Casey Blathin, Coote Susan, Shirazipour Celina, Hannigan Ailish, Motl Robert, Martin Ginis Kathleen, Latimer-Cheung Amy
Department of Clinical Therapies, Faculty of Education and Health Sciences, University of Limerick, Limerick, Ireland.
Department of Clinical Therapies, Faculty of Education and Health Sciences, University of Limerick, Limerick, Ireland.
Arch Phys Med Rehabil. 2017 Jul;98(7):1453-1475. doi: 10.1016/j.apmr.2017.01.027. Epub 2017 Feb 28.
To synthesize current knowledge of the modifiable psychosocial constructs associated with physical activity (PA) participation in people with multiple sclerosis.
A search was conducted through October 2015 in 8 electronic databases: CINAHL, PubMed, SPORTDiscus, Web of Knowledge, MEDLINE, EMBASE, Cochrane Database of Systematic Reviews, and PsycINFO.
Cohort and intervention studies were included if they (1) included an objective or subjective measure of PA; (2) measured at least 1 modifiable psychosocial construct; and (3) reported bivariate correlations (or these could be extracted) between the PA and psychosocial construct measures. A total of 13,867 articles were screened for inclusion, and 26 were included in the final analysis.
Meta-analyses of correlations were conducted using the Hedges-Olkin method. Where a meta-analysis was not possible, results were reported descriptively.
Meta-analyses indicated a pooled correlation coefficient between (1) objective PA and self-efficacy (n=7) of r=.30 (P<.0001), indicating a moderate, positive association; (2) subjective PA and self-efficacy (n=7) of r=.34 (P<.0001), indicating a moderate, positive association; (3) subjective PA and goal-setting (n=5) of r=.44 (P<.0001), indicating a moderate-to-large positive association; and 4) subjective PA and outcome expectancies (n=4) (physical: r=.13, P=.11; social: r=.19, P<.0001; self-evaluative: r=.27, P<.0001), indicating small-moderate positive associations. Other constructs such as measures of health beliefs, enjoyment, social support, and perceived benefits and barriers were reported to be significantly correlated with PA in individual studies, but the number of studies was not sufficient for a meta-analysis.

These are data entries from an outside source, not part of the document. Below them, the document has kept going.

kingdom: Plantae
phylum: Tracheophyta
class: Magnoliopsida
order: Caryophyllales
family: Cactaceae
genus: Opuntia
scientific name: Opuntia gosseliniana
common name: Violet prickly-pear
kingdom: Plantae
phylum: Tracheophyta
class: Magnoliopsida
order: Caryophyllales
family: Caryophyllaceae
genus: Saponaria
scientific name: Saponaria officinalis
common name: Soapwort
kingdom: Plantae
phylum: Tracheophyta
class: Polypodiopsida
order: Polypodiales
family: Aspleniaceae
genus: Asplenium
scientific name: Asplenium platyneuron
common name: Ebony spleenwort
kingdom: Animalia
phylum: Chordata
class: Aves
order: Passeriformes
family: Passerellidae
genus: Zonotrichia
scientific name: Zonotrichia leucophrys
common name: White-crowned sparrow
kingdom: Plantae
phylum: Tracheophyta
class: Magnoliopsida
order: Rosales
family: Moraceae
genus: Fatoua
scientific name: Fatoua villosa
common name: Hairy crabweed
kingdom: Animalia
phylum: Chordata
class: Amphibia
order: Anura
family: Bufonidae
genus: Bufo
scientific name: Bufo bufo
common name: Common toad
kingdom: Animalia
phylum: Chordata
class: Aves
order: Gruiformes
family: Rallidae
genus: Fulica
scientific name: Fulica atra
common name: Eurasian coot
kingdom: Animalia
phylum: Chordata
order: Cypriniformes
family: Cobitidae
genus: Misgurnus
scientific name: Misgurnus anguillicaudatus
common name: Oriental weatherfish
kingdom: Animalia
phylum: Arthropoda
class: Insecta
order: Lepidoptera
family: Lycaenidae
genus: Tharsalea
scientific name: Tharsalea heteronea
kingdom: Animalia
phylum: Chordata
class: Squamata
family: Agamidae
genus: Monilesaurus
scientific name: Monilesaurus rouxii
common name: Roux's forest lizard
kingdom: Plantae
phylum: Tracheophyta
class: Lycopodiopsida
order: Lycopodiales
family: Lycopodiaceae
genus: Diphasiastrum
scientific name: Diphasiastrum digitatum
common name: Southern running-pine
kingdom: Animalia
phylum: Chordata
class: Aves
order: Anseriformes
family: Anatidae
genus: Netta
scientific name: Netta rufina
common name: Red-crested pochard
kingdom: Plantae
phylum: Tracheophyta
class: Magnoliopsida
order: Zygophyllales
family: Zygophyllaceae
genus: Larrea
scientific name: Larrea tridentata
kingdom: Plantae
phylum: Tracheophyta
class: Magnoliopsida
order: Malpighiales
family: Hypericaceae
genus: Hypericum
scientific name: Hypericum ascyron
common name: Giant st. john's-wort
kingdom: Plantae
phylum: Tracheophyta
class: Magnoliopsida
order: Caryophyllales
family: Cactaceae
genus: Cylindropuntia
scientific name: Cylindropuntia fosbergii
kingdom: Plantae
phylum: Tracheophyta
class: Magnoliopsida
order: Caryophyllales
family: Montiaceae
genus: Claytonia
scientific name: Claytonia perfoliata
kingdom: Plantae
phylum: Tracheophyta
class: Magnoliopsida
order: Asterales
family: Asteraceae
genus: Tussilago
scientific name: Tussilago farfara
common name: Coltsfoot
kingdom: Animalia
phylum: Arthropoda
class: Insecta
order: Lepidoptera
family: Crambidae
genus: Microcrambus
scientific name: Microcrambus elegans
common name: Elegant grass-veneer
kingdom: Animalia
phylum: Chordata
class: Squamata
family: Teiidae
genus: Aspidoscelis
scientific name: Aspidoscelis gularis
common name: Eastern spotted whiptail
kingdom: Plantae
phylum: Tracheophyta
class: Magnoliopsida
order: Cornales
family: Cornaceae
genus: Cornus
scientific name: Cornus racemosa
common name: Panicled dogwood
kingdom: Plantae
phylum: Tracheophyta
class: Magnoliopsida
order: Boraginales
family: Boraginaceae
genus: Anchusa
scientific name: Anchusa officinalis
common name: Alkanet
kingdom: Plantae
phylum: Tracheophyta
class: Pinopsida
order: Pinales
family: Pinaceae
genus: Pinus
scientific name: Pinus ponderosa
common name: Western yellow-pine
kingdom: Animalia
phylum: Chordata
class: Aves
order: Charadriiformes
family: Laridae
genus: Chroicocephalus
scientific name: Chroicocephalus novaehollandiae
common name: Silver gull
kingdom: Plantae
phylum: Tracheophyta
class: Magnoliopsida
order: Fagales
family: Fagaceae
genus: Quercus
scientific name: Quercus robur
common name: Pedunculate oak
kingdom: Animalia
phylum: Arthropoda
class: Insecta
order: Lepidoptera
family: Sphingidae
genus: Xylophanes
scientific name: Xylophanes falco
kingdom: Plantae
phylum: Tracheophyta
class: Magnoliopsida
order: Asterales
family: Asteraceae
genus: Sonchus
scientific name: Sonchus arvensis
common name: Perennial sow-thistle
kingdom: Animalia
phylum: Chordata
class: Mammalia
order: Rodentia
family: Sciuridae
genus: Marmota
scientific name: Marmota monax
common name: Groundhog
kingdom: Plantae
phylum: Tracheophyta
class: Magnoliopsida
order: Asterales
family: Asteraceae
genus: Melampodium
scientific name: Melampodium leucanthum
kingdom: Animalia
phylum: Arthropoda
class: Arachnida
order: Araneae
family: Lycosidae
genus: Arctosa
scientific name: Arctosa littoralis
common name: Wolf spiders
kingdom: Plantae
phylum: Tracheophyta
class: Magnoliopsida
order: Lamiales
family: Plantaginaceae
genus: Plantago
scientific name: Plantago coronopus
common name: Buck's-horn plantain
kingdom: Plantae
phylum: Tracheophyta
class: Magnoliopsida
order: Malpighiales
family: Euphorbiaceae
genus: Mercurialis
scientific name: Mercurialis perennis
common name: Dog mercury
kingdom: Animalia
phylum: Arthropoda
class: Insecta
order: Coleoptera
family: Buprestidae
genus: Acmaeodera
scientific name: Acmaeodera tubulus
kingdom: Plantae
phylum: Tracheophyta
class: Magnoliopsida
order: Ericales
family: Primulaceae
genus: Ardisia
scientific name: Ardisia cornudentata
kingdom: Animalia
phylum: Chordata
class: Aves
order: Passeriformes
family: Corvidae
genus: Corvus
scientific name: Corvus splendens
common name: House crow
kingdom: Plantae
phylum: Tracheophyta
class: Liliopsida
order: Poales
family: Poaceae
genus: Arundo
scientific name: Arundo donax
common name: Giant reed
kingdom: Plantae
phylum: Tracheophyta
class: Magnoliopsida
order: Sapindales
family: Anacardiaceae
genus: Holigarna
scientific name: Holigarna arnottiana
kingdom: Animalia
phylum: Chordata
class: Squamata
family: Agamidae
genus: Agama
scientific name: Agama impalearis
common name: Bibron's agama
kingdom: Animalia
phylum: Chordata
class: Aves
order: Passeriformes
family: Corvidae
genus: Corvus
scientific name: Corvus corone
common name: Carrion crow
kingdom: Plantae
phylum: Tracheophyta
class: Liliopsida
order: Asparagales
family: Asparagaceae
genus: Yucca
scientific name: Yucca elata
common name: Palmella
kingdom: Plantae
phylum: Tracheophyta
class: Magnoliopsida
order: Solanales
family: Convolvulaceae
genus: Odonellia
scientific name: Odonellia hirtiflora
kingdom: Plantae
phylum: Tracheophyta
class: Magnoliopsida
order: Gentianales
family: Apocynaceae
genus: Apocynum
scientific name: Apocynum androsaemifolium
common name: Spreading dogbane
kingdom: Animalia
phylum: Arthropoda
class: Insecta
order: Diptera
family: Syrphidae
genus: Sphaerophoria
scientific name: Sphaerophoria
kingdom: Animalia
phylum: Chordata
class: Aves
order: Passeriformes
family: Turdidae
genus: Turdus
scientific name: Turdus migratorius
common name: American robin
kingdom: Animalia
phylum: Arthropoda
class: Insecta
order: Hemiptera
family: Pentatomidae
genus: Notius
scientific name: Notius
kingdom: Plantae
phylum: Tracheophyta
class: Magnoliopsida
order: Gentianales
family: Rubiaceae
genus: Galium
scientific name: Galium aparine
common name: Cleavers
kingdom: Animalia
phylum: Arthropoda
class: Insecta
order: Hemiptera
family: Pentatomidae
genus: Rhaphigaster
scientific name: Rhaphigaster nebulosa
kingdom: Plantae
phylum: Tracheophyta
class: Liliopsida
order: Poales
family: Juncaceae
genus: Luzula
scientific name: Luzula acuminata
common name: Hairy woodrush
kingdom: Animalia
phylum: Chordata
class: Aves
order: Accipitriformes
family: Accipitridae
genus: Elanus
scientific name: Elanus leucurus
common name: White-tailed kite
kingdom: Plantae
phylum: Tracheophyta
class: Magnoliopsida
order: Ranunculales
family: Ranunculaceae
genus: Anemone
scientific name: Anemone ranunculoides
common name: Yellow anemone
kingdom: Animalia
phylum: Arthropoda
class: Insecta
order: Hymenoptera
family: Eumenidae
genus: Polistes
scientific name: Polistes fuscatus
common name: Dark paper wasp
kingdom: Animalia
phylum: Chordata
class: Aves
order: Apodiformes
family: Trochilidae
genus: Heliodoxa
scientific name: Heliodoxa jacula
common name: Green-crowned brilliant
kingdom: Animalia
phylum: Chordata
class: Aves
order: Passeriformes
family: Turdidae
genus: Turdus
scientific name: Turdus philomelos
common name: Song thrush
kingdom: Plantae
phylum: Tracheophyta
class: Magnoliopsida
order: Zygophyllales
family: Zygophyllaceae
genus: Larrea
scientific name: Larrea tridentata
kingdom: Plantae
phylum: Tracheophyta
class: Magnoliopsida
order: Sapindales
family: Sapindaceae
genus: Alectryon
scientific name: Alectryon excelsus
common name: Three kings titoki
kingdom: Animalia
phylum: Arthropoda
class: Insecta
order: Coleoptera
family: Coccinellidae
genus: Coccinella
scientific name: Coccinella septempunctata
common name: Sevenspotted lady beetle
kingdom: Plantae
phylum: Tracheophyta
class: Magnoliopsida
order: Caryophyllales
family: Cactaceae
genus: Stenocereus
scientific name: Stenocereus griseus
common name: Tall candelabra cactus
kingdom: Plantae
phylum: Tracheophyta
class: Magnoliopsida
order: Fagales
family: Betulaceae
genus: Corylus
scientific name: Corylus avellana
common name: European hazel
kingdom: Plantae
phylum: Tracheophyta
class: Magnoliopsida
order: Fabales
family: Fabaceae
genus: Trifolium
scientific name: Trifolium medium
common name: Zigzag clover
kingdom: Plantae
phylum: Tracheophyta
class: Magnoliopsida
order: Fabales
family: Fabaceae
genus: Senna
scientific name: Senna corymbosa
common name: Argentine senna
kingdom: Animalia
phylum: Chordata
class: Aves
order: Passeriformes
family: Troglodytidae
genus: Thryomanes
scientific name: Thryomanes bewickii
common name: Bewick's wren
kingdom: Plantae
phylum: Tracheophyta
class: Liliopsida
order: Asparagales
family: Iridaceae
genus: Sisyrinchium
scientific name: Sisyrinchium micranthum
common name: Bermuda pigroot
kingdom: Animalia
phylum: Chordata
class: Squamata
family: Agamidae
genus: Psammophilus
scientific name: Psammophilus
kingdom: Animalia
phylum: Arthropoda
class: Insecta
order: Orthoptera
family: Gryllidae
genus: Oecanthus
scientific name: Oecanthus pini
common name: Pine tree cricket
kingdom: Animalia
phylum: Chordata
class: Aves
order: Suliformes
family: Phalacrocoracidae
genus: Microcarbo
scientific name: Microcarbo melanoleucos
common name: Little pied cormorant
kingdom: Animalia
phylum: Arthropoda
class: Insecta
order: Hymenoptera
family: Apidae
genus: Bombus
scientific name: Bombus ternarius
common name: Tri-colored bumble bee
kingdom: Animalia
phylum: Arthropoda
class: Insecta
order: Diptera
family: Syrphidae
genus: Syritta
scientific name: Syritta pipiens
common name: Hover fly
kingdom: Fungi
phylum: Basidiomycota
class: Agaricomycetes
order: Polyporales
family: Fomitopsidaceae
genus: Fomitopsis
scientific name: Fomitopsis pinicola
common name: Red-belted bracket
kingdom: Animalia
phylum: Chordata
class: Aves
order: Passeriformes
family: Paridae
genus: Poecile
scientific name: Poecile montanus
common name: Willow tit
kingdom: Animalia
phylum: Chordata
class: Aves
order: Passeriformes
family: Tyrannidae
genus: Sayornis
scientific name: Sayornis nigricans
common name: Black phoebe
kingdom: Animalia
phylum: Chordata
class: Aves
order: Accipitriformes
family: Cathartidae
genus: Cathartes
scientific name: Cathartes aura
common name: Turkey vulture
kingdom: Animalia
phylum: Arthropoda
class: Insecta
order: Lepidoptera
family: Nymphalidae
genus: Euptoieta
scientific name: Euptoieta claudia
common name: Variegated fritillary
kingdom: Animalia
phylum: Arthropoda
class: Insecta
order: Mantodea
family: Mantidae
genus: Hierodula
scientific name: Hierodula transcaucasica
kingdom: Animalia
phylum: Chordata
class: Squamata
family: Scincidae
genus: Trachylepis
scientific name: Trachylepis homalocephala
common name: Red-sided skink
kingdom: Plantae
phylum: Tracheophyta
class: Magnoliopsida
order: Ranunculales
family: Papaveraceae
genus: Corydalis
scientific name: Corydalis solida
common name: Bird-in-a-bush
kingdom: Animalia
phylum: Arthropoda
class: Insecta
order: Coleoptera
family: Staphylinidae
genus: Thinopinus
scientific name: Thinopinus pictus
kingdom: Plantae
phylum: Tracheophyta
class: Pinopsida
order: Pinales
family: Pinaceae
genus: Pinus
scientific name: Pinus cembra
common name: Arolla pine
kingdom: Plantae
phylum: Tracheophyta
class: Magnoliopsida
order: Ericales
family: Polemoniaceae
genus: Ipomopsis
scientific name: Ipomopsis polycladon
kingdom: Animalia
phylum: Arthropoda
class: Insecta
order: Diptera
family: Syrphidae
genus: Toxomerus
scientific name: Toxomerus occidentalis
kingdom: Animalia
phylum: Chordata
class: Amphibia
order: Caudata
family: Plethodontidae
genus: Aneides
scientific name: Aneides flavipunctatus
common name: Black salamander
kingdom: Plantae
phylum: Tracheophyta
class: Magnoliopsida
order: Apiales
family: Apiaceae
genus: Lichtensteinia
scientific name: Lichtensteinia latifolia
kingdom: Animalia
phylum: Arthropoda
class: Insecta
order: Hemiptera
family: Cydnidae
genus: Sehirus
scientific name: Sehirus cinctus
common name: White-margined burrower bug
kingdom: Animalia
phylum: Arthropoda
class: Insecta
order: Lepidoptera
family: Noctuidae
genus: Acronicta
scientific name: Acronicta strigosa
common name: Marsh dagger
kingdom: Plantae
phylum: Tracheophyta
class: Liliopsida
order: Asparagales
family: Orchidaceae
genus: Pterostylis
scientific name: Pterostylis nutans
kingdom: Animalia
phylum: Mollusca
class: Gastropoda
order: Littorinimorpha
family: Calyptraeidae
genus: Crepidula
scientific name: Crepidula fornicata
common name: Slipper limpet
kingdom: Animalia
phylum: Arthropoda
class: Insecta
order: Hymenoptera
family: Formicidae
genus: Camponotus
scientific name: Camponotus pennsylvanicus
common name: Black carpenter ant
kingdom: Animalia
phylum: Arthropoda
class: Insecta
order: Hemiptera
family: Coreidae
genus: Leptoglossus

Future PA interventions should continue to focus on the psychosocial constructs of self-efficacy and goal-setting. However, there is a need to explore the associations between other constructs outside those reported in this review.
综合当前关于与多发性硬化症患者身体活动(PA)参与相关的可改变心理社会因素的知识。
截至2015年10月,在8个电子数据库中进行了检索:护理学与健康领域数据库(CINAHL)、医学期刊数据库(PubMed)、体育与运动科学数据库(SPORTDiscus)、科学网(Web of Knowledge)、医学文献数据库(MEDLINE)、荷兰医学文摘数据库(EMBASE)、考克兰系统评价数据库(Cochrane Database of Systematic Reviews)和心理学文摘数据库(PsycINFO)。
队列研究和干预研究若符合以下条件则纳入:(1)包括PA的客观或主观测量;(2)测量至少1个可改变的心理社会因素;(3)报告PA与心理社会因素测量之间的双变量相关性(或可提取这些相关性)。共筛选了13867篇文章以确定是否纳入,最终分析纳入了26篇。
使用赫奇斯 - 奥尔金方法进行相关性的荟萃分析。若无法进行荟萃分析,则对结果进行描述性报告。
荟萃分析表明,(1)客观PA与自我效能感(n = 7)之间的合并相关系数r = 0.30(P <.0001),表明存在中等程度的正相关;(2)主观PA与自我效能感(n = 7)之间的合并相关系数r = 0.34(P <.0001),表明存在中等程度的正相关;(3)主观PA与目标设定(n = 5)之间的合并相关系数r = 0.44(P <.0001),表明存在中等到较大程度的正相关;以及(4)主观PA与结果期望(n = 4)(身体方面:r = 0.13,P = 0.11;社会方面:r = 0.19,P <.0001;自我评估方面:r = 0.27,P <.0001),表明存在小到中等程度的正相关。在个别研究中,其他因素如健康信念、享受程度、社会支持以及感知到的益处和障碍等测量指标与PA显著相关,但研究数量不足以进行荟萃分析。
未来的PA干预应继续关注自我效能感和目标设定等心理社会因素。然而,有必要探索本综述未报告的其他因素之间的关联。